The pandemic has had a unique effect on turnover. Many employees who planned to leave their current place of work could not, due to the fact that it is difficult to find comparable work elsewhere. As these employees adapt to the industry changes brought on by the pandemic, they will be looking for new opportunities within their agencies. The future of advertising turnover will continue to decline post-pandemic if agencies adopt new practices to provide room for growth and development.
Pay & Benefits
Offering competitive pay and benefits to your team may sound like it will cost the agency more money, but in reality it is most effective to pay current employees more and retain their talent. Comparing industry salaries using online tools can help you be certain that you are paying your team members competitively.
Benefits like unlimited paid time off and other vacation policies allow your employees to be more committed to their job. Creatives and strategists alike need time to recharge so they can produce their best work. It is best to commit to a policy once you have implemented it to ensure that no one has to choose between getting work done and taking care of themselves.
While benefits are necessary, no number of free items or paid days off can completely replace agency culture, because perks are not enough to make employees stay. People must also feel like the work they are doing is meaningful and productive, as it gives them a reason to be passionate about the tasks they are completing. Some of the best benefits are built into agency structure, such as coaching and skill development opportunities. It is especially important for agencies to find the right balance between perks and professionalism within their culture so employees can reach their peak potential. Even the most casual creative agencies can provide their employees with opportunities for growth — it just might look different from agencies that prefer to be more structured and formal.
Communication = Key
If your team is remote, you know that effective personal communication is the key to staying focused and happy. Creative collaboration should be kept at the forefront of all your projects to keep an emphasis on team engagement. This should be a priority for new hires too, as socializing with the team is important in their success and connection to the agency.
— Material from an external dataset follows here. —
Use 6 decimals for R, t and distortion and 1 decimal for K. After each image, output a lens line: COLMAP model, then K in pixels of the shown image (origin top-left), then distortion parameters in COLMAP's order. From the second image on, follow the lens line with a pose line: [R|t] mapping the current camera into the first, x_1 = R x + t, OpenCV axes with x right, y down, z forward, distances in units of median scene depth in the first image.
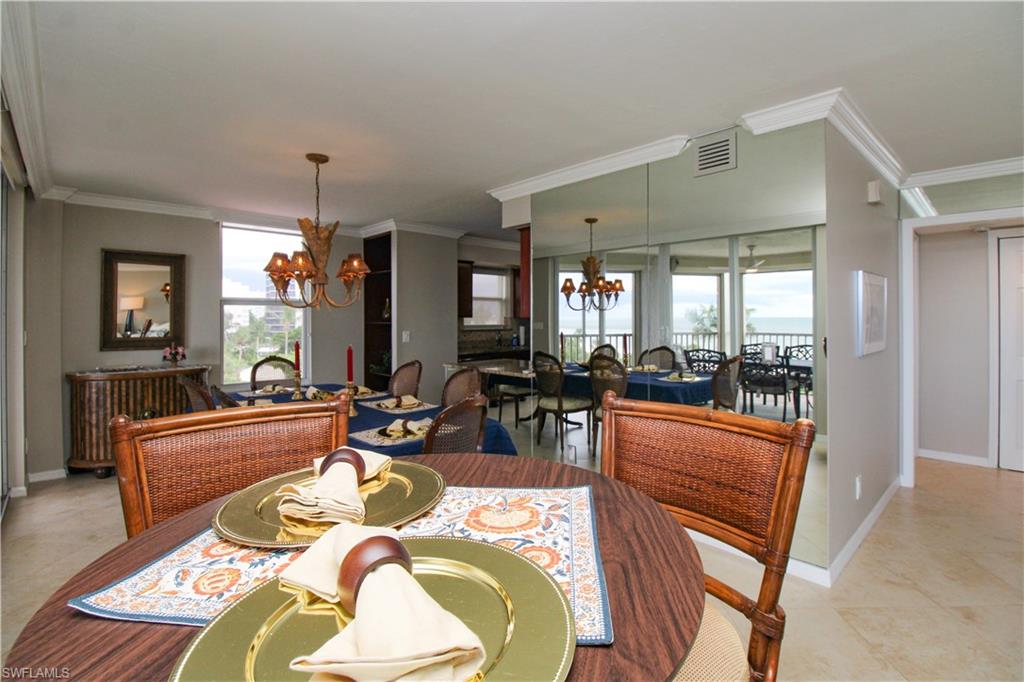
lens RADIAL K [[480.1, 0, 500.5], [0, 480.1, 320.4], [0, 0, 1]] dist [-0.003300, -0.000336]
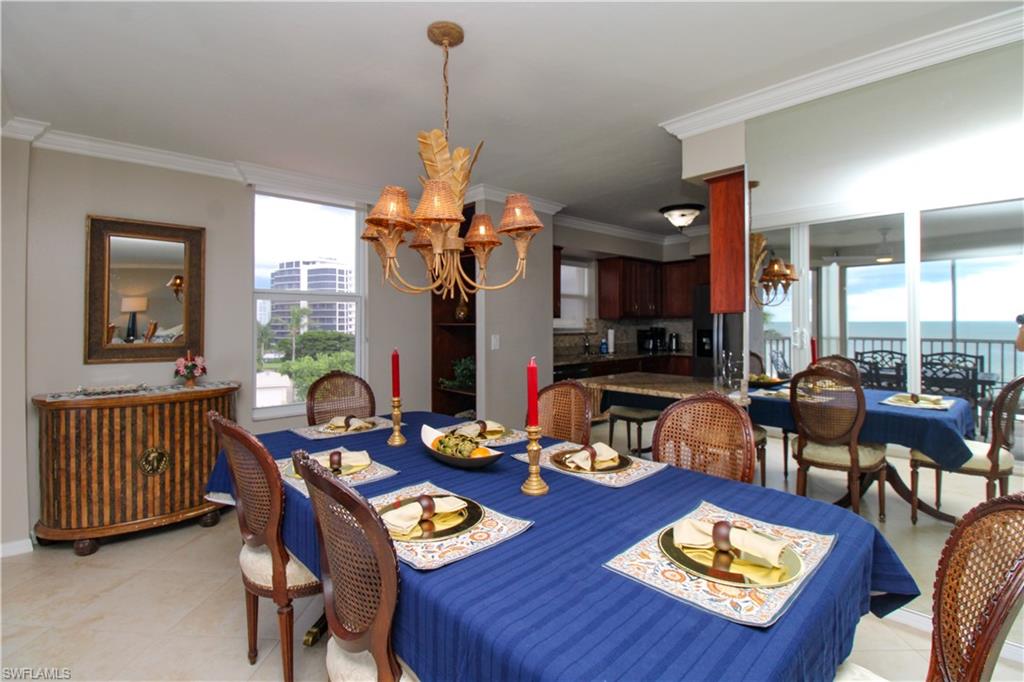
lens RADIAL K [[479.3, 0, 496.4], [0, 479.3, 325.1], [0, 0, 1]] dist [-0.009435, -0.000248]
pose [[0.999949, -0.000682, -0.010080, -0.244201], [0.000651, 0.999995, -0.003057, 0.012280], [0.010082, 0.003051, 0.999945, 0.331252]]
Having open communication with a new employee across the first six months gives them the opportunity to ask any questions and become acquainted with the agency. Try implementing creative ways to get to know new employees, like personality quizzes, new-hire lunches, or anything to make them feel special during their onboarding process.
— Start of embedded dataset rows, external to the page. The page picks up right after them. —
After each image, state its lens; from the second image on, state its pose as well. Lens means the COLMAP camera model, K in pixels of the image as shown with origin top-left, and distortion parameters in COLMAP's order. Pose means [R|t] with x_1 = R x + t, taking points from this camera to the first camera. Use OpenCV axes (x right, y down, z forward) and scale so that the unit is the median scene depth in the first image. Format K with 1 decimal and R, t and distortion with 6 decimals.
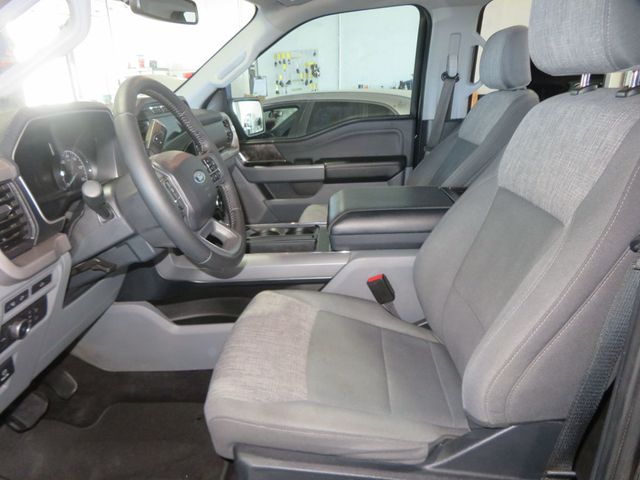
lens RADIAL K [[456.4, 0, 320.0], [0, 456.4, 240.0], [0, 0, 1]] dist [-0.006685, 0.000054]
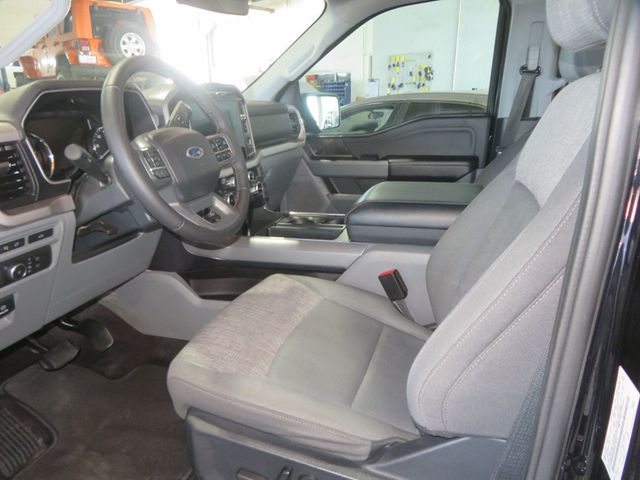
lens RADIAL K [[456.4, 0, 320.0], [0, 456.4, 240.0], [0, 0, 1]] dist [-0.006685, 0.000054]
pose [[0.967317, 0.086236, -0.238456, 0.205648], [-0.088629, 0.996064, 0.000690, 0.027064], [0.237577, 0.020466, 0.971153, 0.035147]]
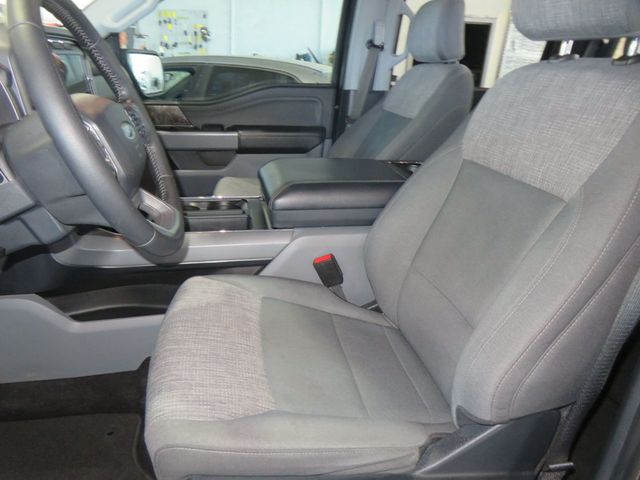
lens RADIAL K [[456.4, 0, 320.0], [0, 456.4, 240.0], [0, 0, 1]] dist [-0.006685, 0.000054]
pose [[0.969460, -0.006889, 0.245151, -0.102751], [-0.005761, 0.998690, 0.050844, 0.001383], [-0.245181, -0.050703, 0.968151, 0.136408]]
Using project management tools to share work and meet virtually are crucial to helping team members stay connected while everyone is apart. A centralized software helps keep all of your agency’s work and requests in one place, eliminating room for error or confusion. When your team is able to stay on track and work efficiently, they will feel proud of what they are accomplishing.
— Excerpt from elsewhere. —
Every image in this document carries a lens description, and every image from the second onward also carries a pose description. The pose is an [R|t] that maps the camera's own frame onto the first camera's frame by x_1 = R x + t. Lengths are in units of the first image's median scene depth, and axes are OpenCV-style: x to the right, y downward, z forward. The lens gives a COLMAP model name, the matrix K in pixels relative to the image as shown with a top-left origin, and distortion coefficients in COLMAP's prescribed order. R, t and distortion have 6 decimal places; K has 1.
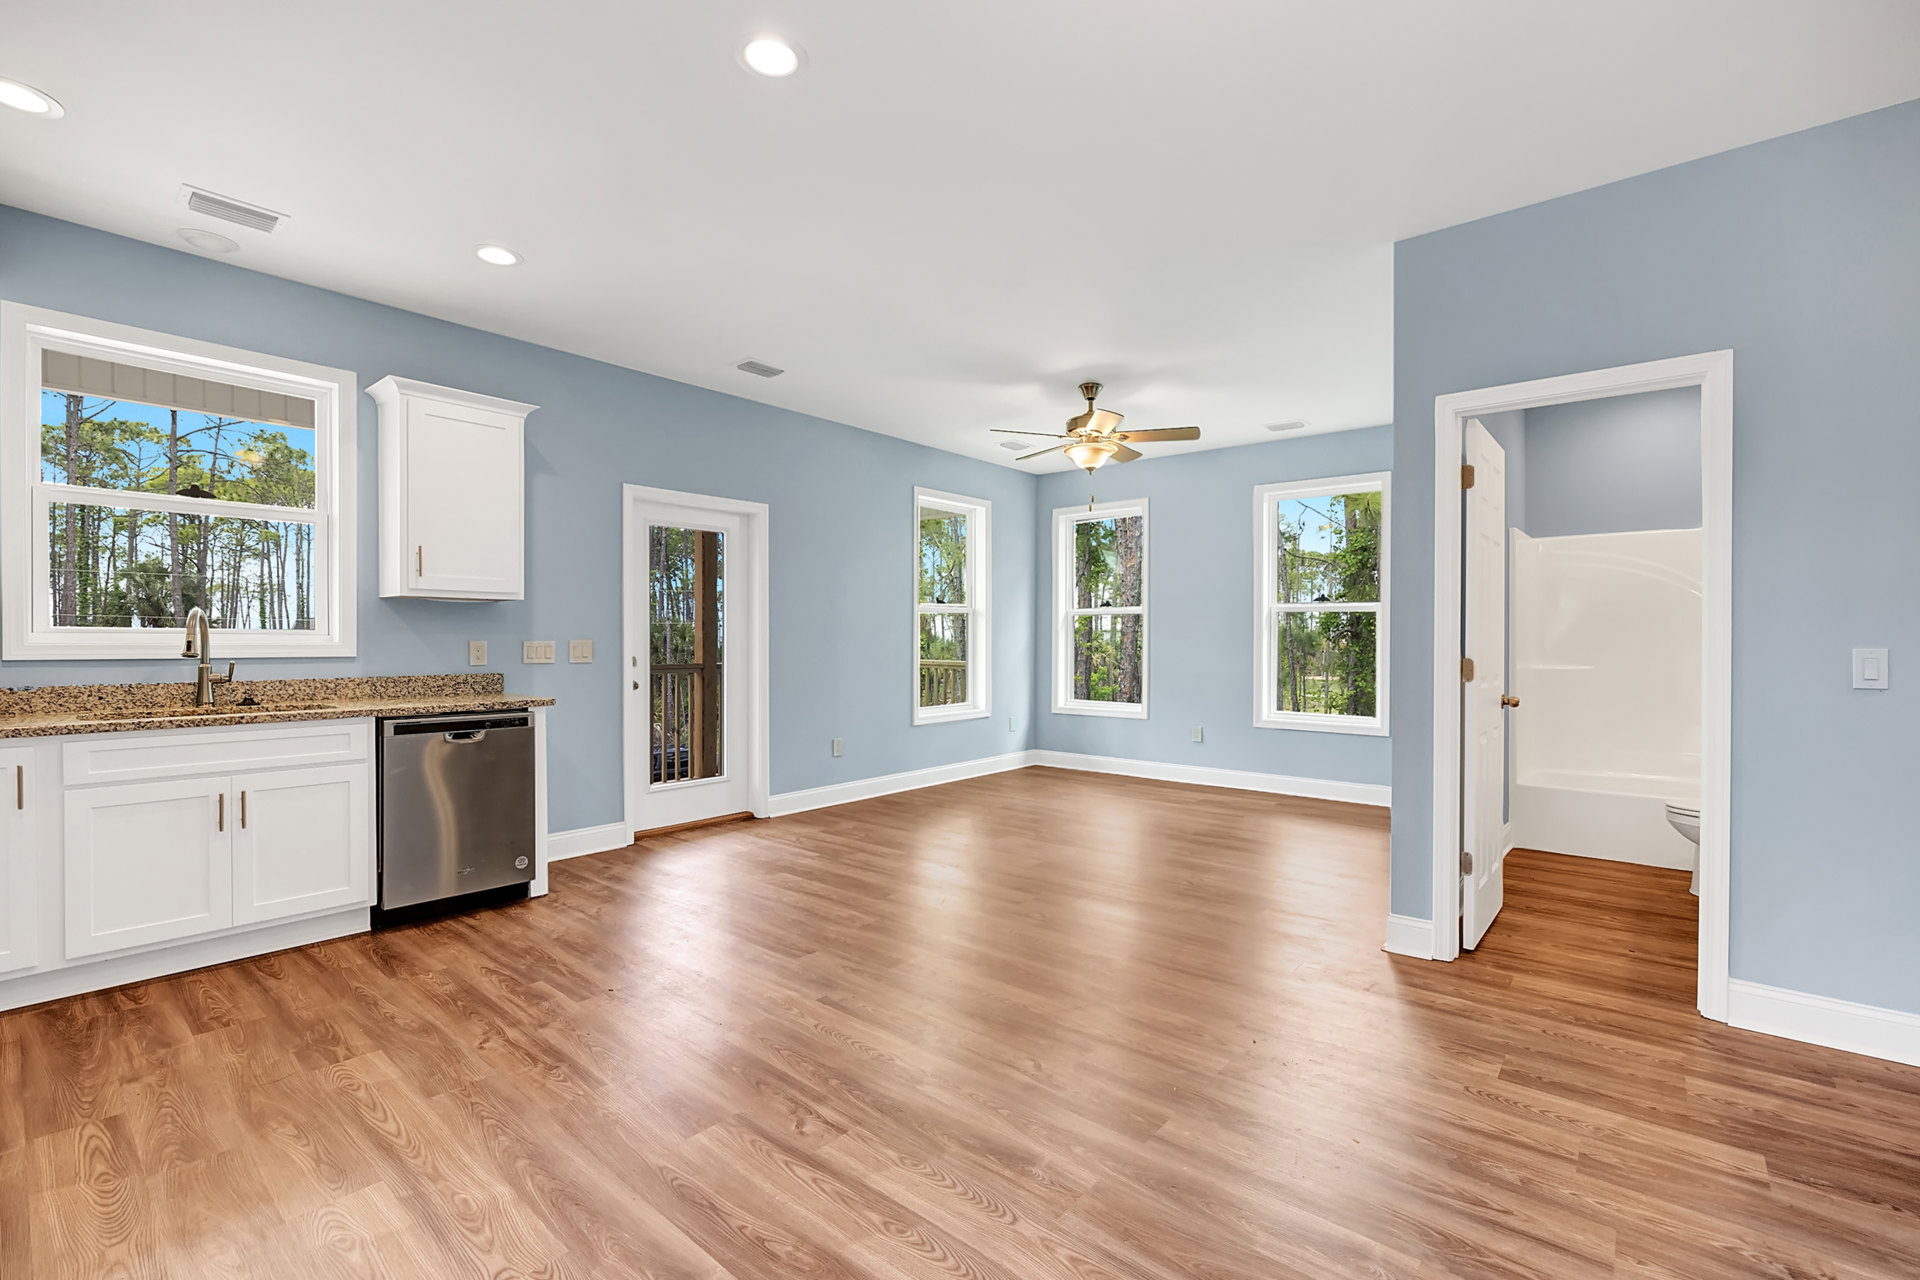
lens RADIAL K [[843.3, 0, 960.0], [0, 843.3, 640.0], [0, 0, 1]] dist [0.000489, -0.000005]
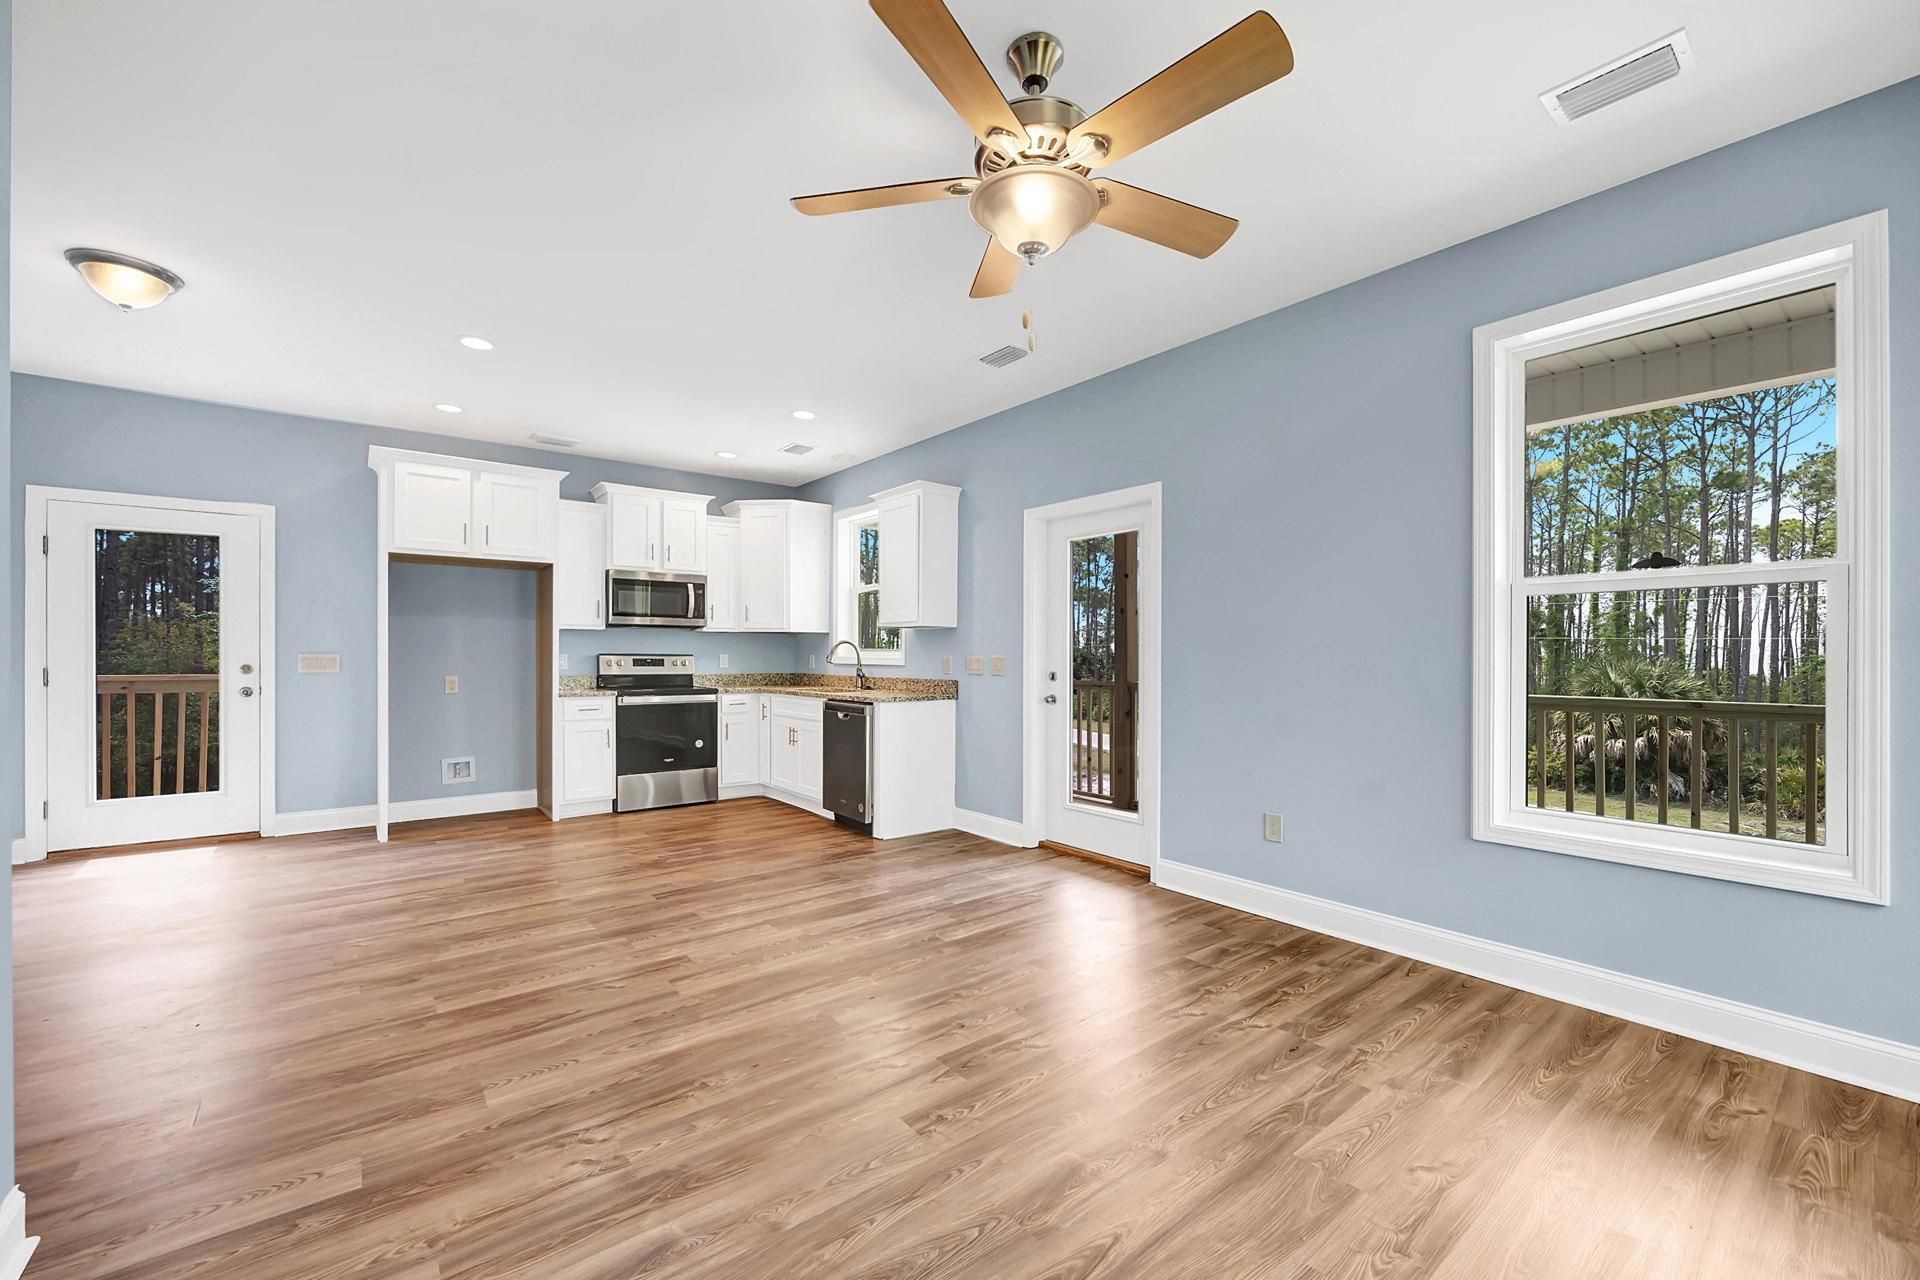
lens RADIAL K [[764.8, 0, 961.6], [0, 764.8, 657.6], [0, 0, 1]] dist [0.000672, 0.000023]
pose [[-0.194907, 0.001365, -0.980821, 0.664168], [-0.004651, 0.999987, 0.002315, 0.000744], [0.980811, 0.005013, -0.194898, 1.280891]]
Improving communication and structure does not have to be complicated for agency leadership. It can be as simple as having project managers record how often they meet with clients, having creatives record the time they spend working with their team, and having the leadership team monitor numbers over the quarter. Then you can draw conclusions to determine where communication and collaboration are strong, and what areas need work. Having clear communication within your agency can ensure that the entire team has a clear direction, and that no employee feels left behind.